Many prisoners are al-Qaeda or Taleban suspects
Eighteen prisoners have been hospitalised, including 13 who are being tube-fed.
Lawyers for the detainees say they are demanding release or immediate trial.
This is the latest in a series of hunger strikes since 2002 by detainees, who are held at the facility on Cuba as part of the US war on terror.
Lawyers for the detainees said as many as 200 were involved in the protest.
Many of the inmates have been held without charge for more than three years. A hunger strike in July ended when the Pentagon agreed to talk to inmates.
The prison at Guantanamo holds about 500 prisoners from nearly 40 countries.
Starve to death
A spokesman for the detention centre, Capt John Adams, says all those inmates hospitalised are being monitored by doctors at the camp, AFP news agency reports.
"Everyone is stable at this time.
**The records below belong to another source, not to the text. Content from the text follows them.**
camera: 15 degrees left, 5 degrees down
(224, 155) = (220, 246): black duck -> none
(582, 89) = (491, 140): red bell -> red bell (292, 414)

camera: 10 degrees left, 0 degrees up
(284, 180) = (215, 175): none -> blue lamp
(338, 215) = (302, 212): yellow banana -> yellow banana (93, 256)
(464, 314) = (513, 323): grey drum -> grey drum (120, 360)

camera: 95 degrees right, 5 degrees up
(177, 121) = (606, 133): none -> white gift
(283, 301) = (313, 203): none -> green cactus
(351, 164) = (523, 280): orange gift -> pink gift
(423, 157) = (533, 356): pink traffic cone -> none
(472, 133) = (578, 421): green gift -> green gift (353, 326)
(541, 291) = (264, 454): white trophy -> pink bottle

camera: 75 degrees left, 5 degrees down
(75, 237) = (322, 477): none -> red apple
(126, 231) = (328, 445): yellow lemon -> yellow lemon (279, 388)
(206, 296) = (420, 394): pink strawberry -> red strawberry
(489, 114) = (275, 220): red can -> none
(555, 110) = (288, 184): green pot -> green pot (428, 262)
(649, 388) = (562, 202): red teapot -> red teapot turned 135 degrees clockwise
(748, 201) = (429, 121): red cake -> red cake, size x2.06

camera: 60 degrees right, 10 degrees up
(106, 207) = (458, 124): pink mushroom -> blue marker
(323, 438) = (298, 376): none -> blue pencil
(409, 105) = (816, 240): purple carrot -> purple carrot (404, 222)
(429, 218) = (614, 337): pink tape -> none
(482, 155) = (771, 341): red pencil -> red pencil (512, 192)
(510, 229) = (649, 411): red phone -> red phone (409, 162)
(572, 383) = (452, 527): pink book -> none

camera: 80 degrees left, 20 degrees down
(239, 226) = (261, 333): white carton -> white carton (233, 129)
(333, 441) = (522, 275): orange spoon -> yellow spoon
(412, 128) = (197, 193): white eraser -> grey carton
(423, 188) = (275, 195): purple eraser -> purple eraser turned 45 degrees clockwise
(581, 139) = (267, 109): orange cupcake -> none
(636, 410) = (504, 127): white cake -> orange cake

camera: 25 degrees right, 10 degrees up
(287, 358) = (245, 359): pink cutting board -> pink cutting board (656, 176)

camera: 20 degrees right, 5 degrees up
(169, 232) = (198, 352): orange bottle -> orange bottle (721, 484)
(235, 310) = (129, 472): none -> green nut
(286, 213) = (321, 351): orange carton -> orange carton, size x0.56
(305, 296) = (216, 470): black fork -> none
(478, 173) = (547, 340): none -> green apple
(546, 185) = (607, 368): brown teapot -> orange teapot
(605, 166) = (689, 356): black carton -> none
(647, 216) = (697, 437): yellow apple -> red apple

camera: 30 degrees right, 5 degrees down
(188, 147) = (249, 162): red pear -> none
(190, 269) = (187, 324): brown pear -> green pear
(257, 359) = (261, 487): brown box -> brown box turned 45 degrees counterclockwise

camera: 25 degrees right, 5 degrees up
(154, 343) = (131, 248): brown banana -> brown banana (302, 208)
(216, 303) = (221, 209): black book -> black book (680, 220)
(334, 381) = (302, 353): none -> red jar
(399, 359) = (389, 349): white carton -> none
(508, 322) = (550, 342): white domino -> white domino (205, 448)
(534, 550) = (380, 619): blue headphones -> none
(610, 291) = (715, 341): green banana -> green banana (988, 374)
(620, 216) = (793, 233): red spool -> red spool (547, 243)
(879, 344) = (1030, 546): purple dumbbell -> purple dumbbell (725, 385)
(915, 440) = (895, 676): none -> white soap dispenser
If their condition appears to weaken, they will be brought to the hospital and either fed intravenously or nose fed," says Captain Adams.
The Pentagon says many prisoners have been sent home
During the previous hunger strike, the prisoners were monitored by medical professionals and also admitted to hospital where necessary.
The New York-based Center for Constitutional Rights (CCR), which has provided lawyers for many detainees, say some prisoners have threatened to starve to death unless they are put on trial or released, the Associated Press reports.
The US military has also denied claims by the CCR that at least three detainees were abused by the military's Extreme Reaction Force, AP says.
The Pentagon says nearly 250 prisoners have been sent to their home countries from Guantanamo since the prison operation began.
An Afghan prisoner sent back two days ago was identified by Afghan state television as Mullah Abdul Salam Zaeef, the former Taleban ambassador to Pakistan, Reuters news agency reports.
Many of the prisoners are al-Qaeda and Taleban suspects detained during the 2001 war in Afghanistan.
As most inmates are held as enemy combatants they are not protected by the Geneva Convention and can be held indefinitely, the US government says.